The following Sunday he suffered very much from an attack of lung trouble and was unable to speak above a whisper. But after prayer was offered he arose, walked across the room, and praised God aloud, also joining in singing. Thus he fought the fight of faith till the very last. His illness soon developed into pneumonia, and he went down rapidly. About midnight on the night of December 11 his watcher, noticing that he seemed to be resting easy, left the room to have his midnight lunch; but ere he returned the spirit of Brother Warner silently took its flight to the glory world above. Thus he died in solitude, at about 12:30 A.M. Thursday, December 12.

Our friend and brother dear, whose life
Made bright this world of ours,
Has passed away mid early snow,
Soon after Autumn’s flowers.

No days of lingering sickness came
To warn us of his death;
No vision from the silent land
To tell of parting breath.

A postmortem examination revealed an enlarged heart but no trace of tuberculosis, which he had in his younger days and from which he was miraculously healed and preserved.

His spirit was very tenacious of life. As ill as he was, he arose every morning at his regular early hour, and through the day engaged to a slight extent in writing. Even the day before he died he was on his feet a part of the time.

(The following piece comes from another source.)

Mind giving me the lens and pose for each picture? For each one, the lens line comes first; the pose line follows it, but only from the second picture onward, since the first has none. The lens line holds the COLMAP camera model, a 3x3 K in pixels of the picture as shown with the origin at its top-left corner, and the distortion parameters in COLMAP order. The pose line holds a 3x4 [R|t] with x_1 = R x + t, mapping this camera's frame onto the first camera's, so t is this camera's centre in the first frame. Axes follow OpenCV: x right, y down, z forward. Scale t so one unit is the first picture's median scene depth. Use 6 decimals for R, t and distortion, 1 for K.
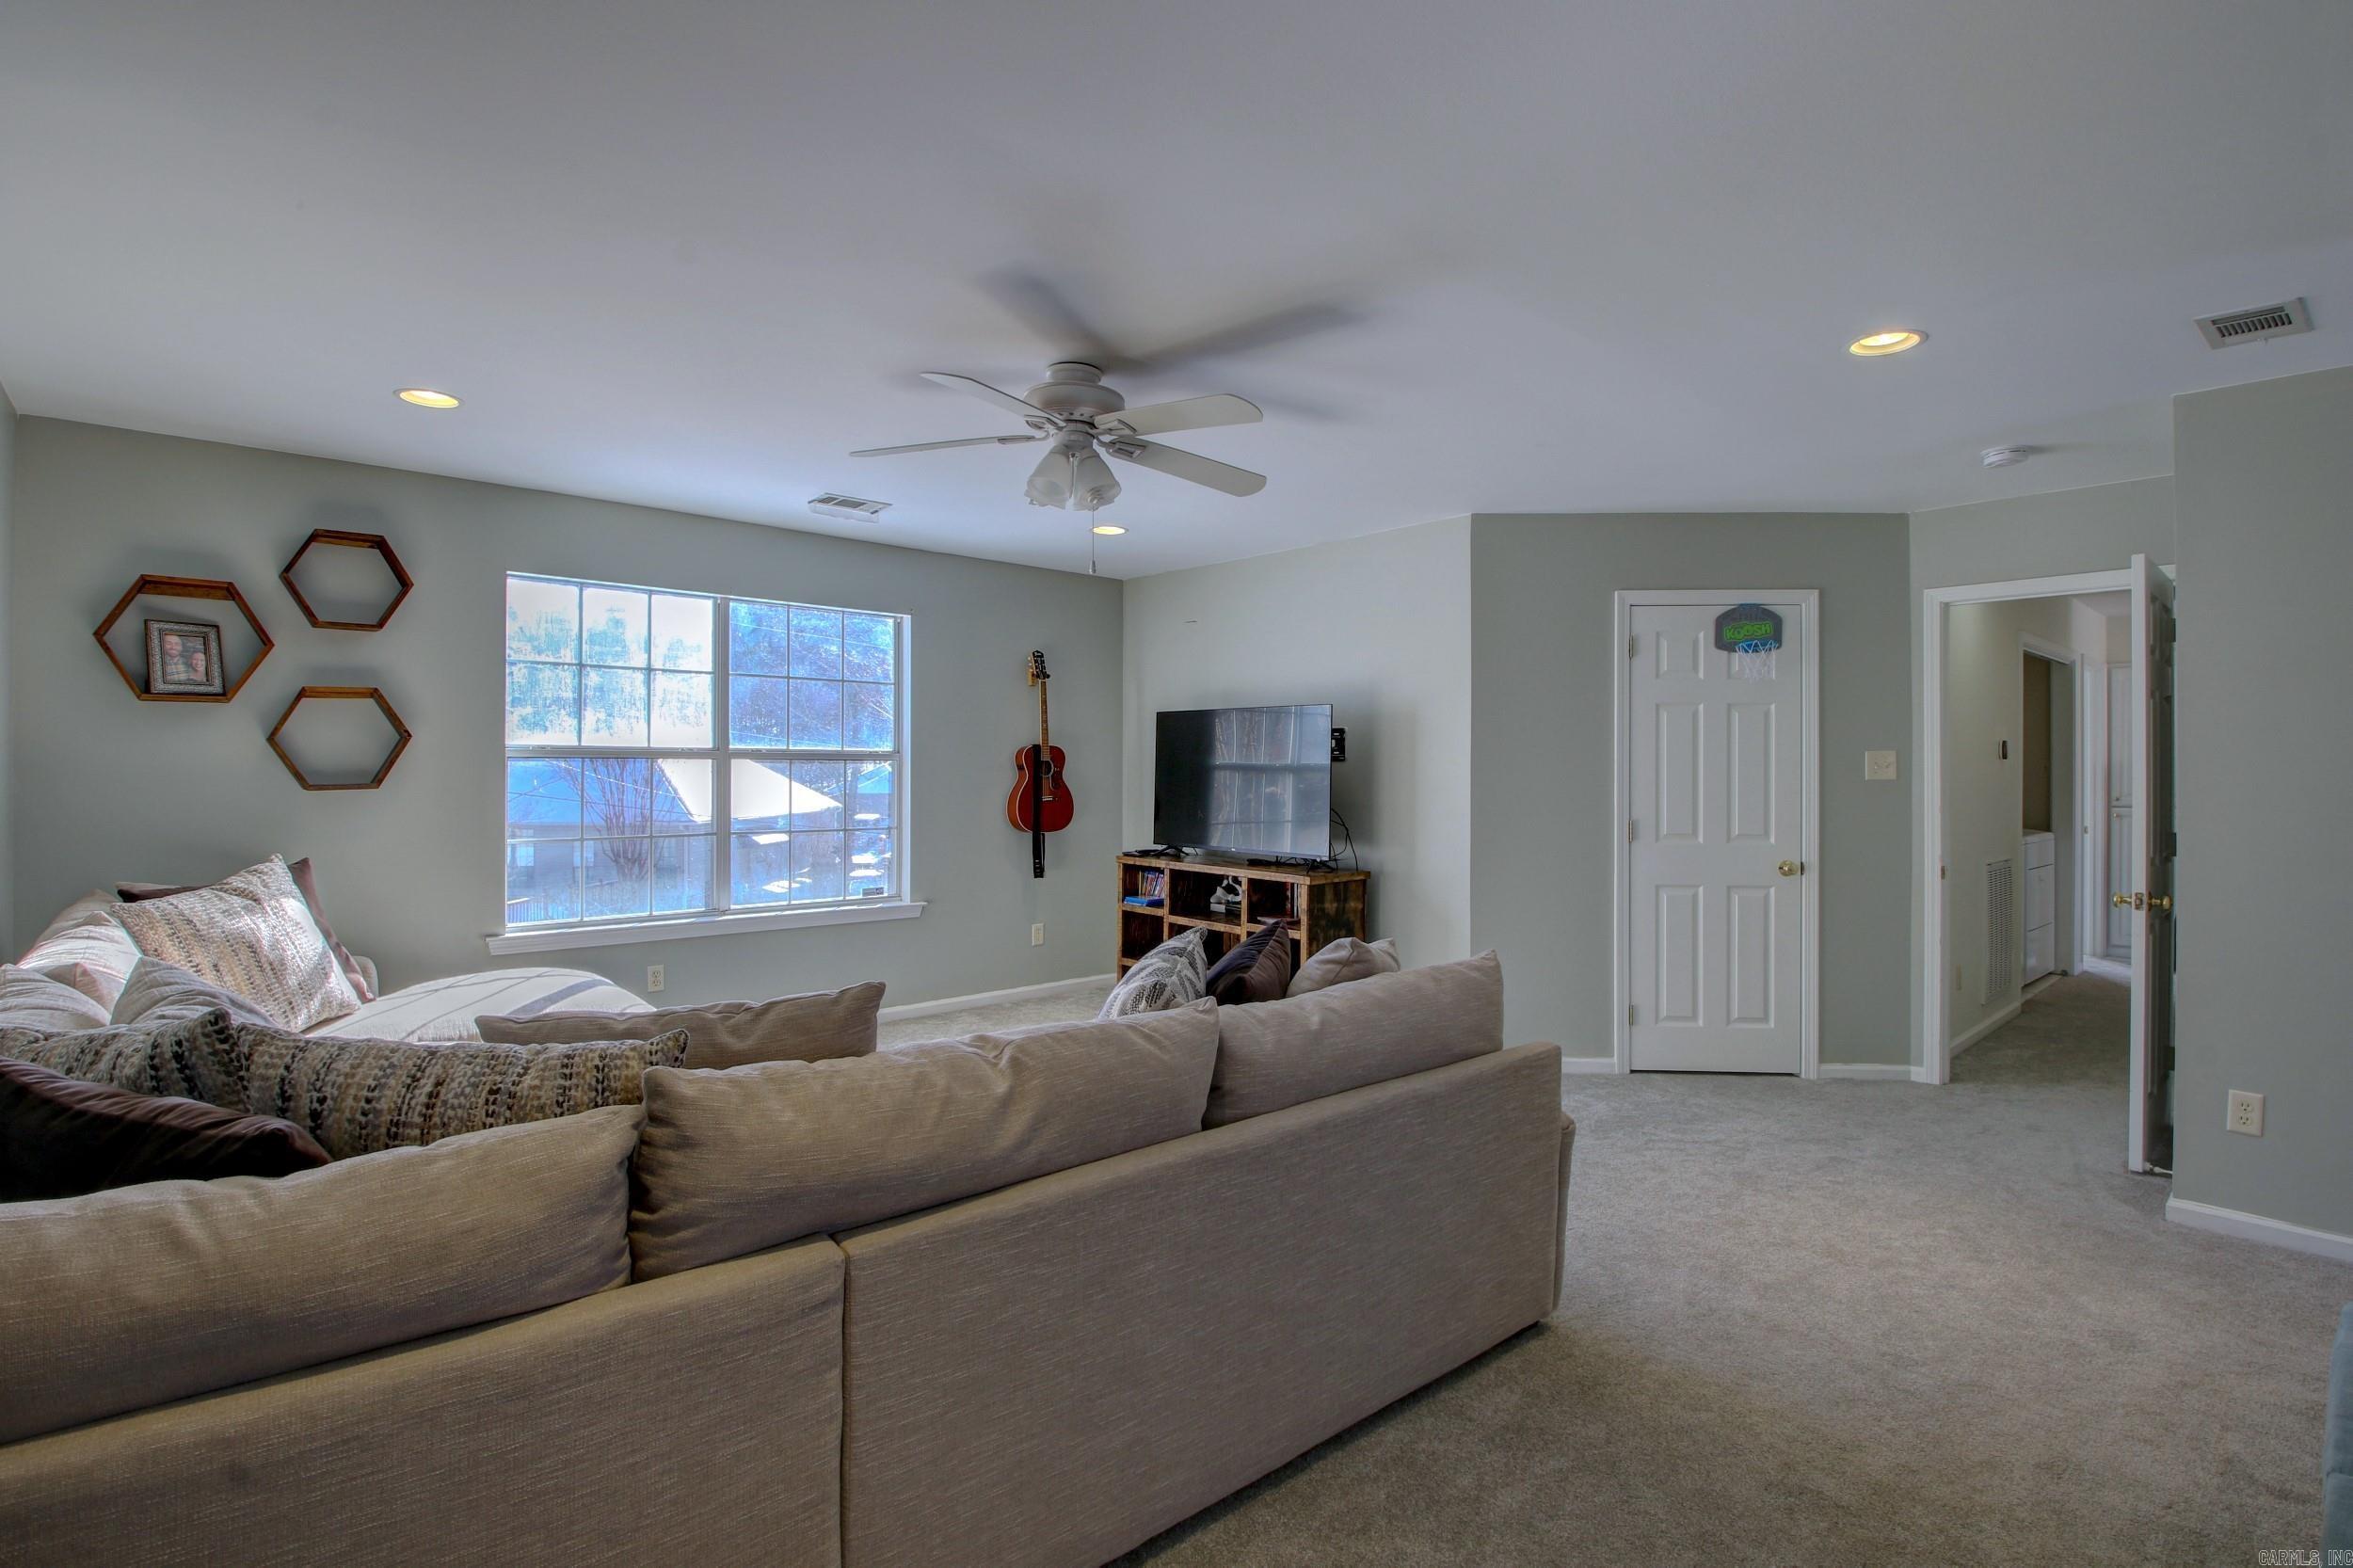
lens RADIAL K [[1104.4, 0, 1172.1], [0, 1104.4, 781.2], [0, 0, 1]] dist [0.003871, -0.017018]
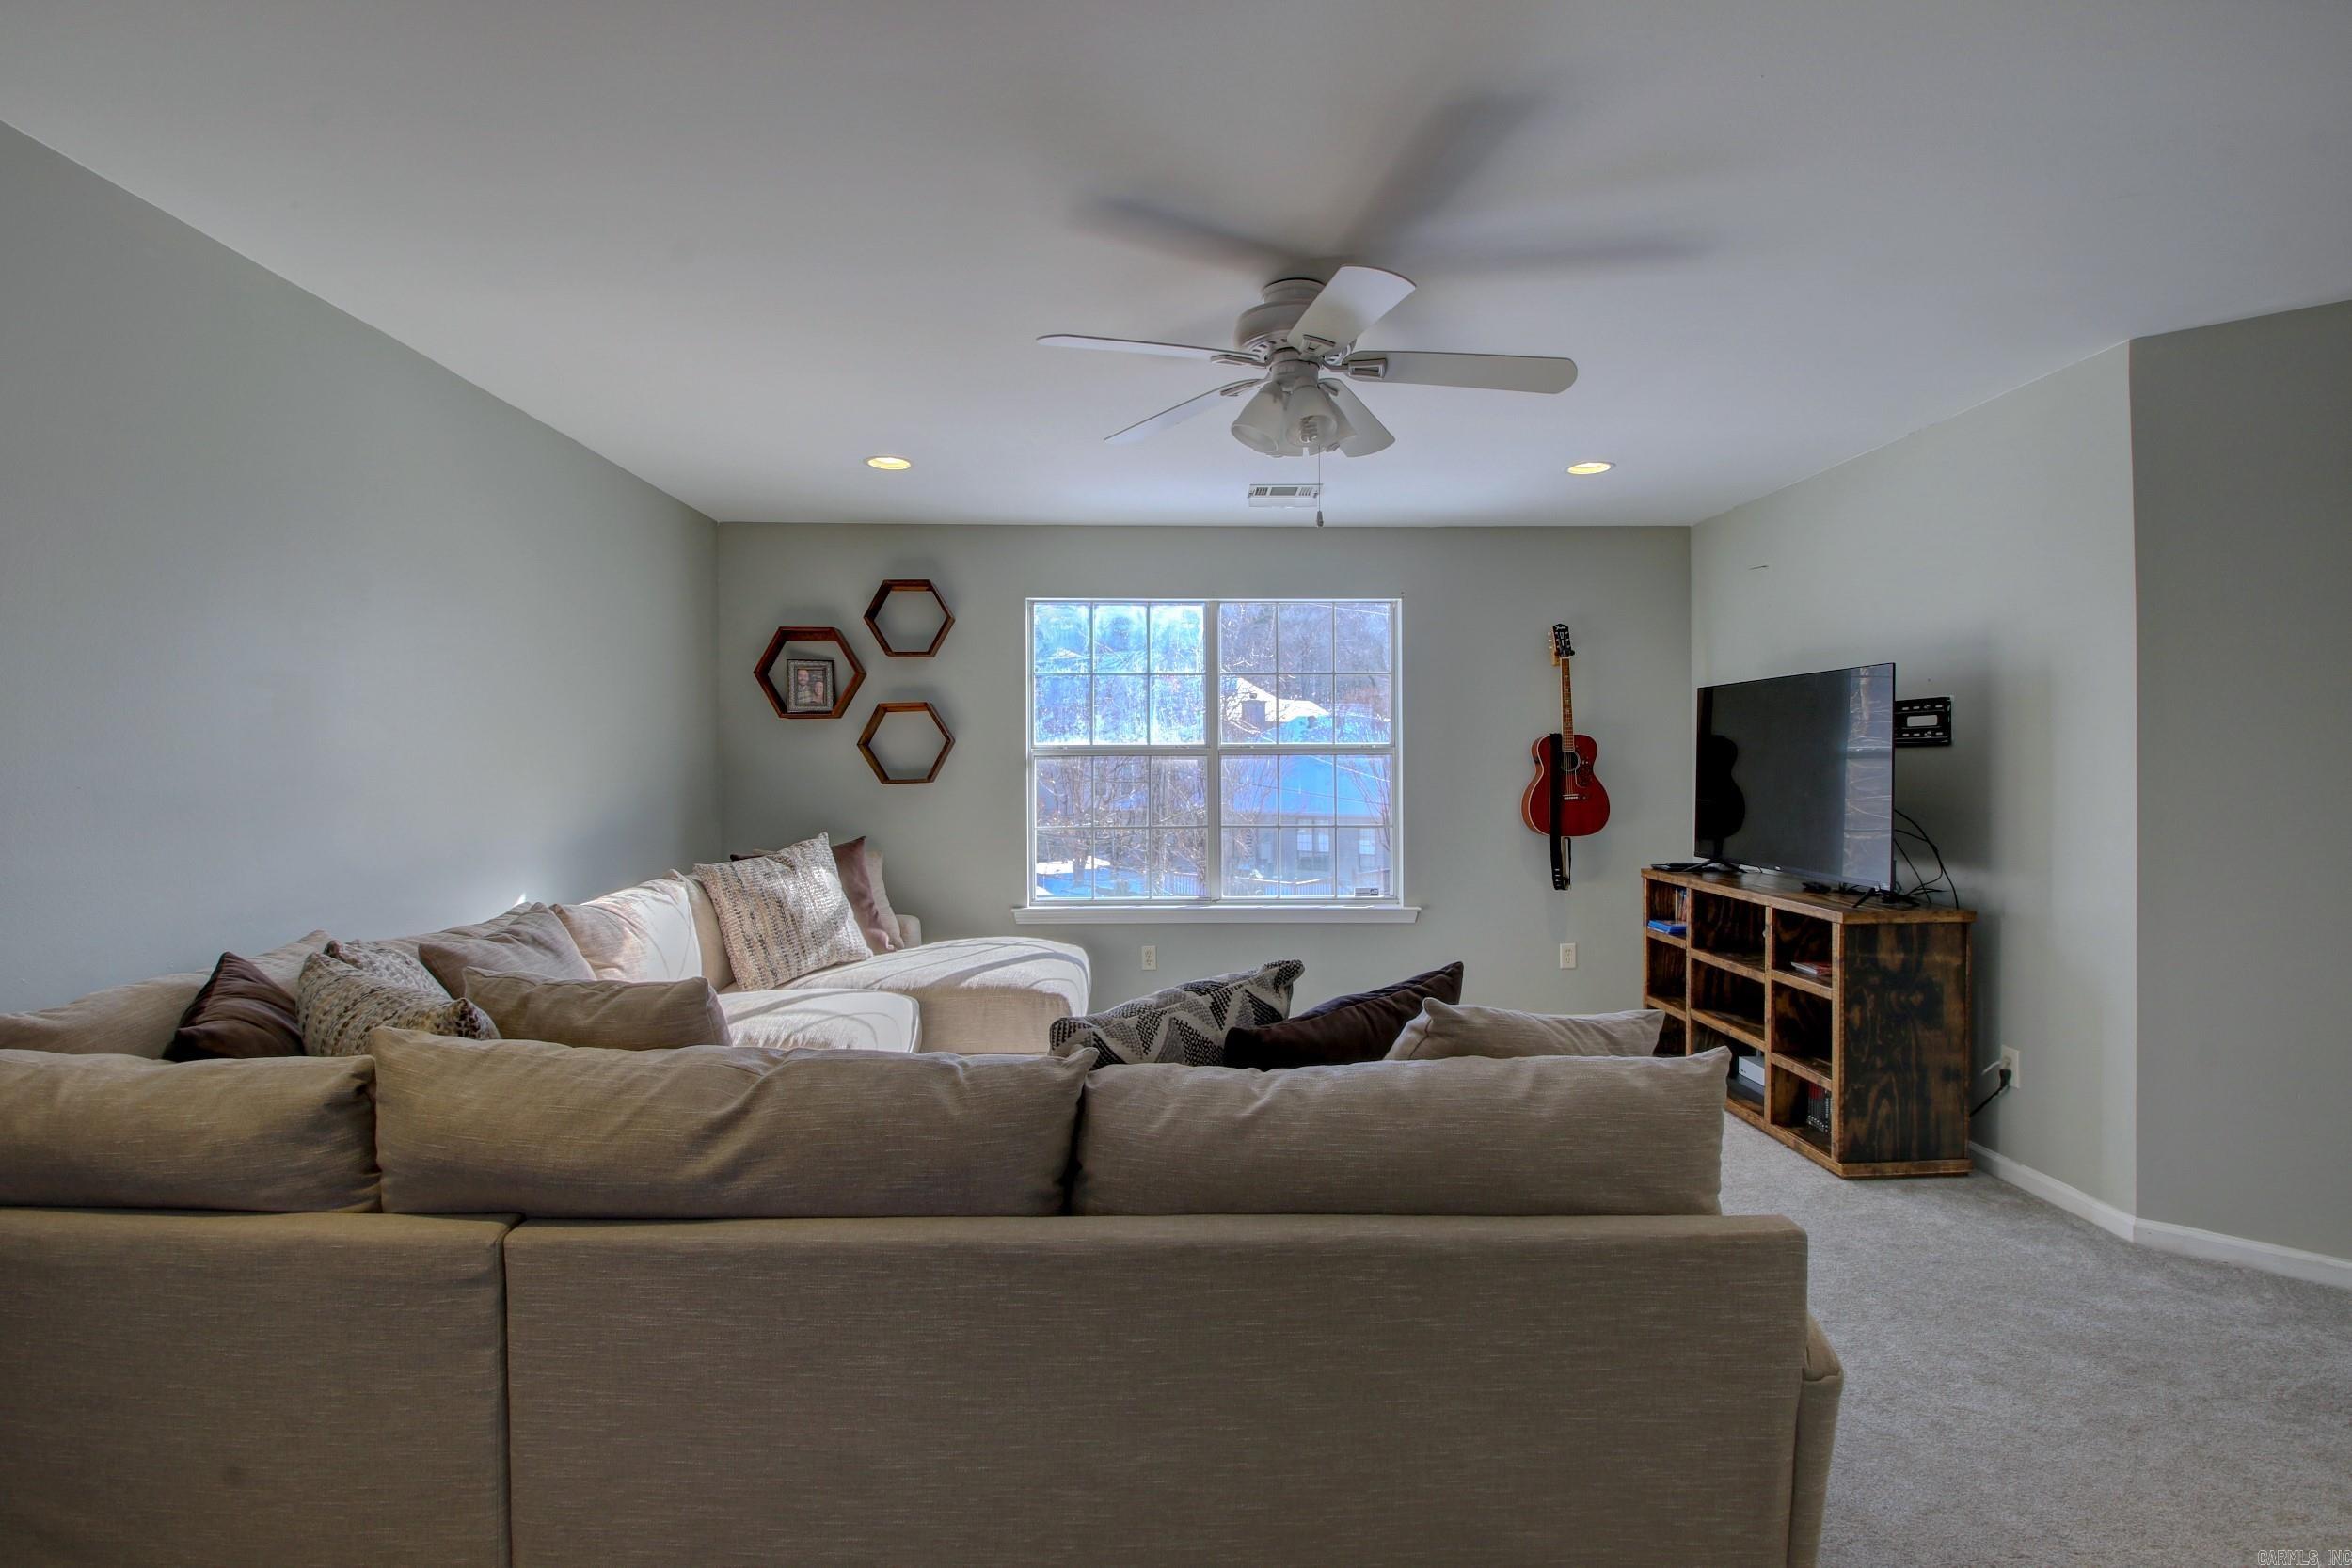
lens RADIAL K [[1103.8, 0, 1172.2], [0, 1103.8, 783.2], [0, 0, 1]] dist [0.003871, -0.017018]
pose [[0.764721, 0.002168, -0.644358, 0.304386], [0.000836, 0.999990, 0.004358, 0.001750], [0.644361, -0.003871, 0.764711, 0.230062]]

The funeral was held on the campground on Sunday, the 15th. A brief notice of his death was inserted in The Gospel Trumpet of December 12. In the succeeding issue the obituary appeared in full between draped column rules.

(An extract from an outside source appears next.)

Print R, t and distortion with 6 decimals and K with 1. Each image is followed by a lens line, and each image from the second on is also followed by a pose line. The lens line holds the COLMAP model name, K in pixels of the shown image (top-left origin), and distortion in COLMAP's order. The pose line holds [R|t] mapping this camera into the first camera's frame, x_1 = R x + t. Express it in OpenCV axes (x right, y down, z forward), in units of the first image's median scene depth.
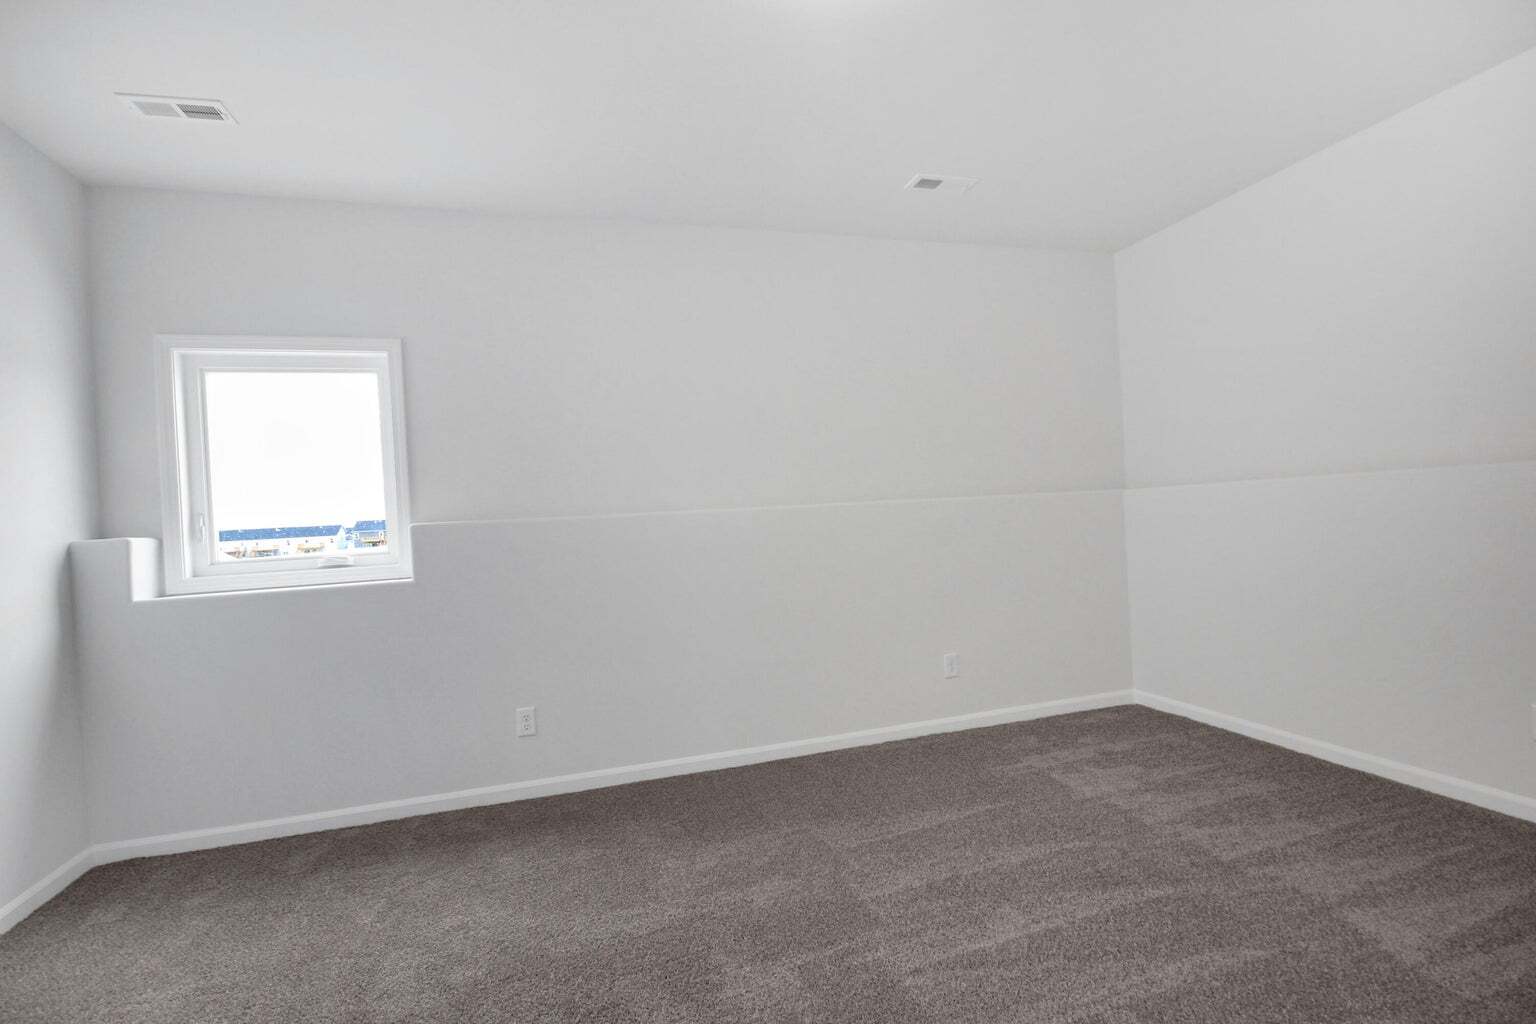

Of the last hymn he attempted he completed only the first stanza, one half of the chorus, and the first line of the second stanza, the hymn as he left it appearing thus:

Shall my soul ascend with rapture
When the day of life is past?
While my house of clay shall slumber,
Shall I then with Jesus rest?

Refrain:

O my soul, press on to glory!
Worlds of bliss invite thee on,

Oh, shall my immortal spirit*

This hymn was afterward completed by Sister Georgia Elliot. Music was composed for it, and it appears as Number 365 in Select Hymns.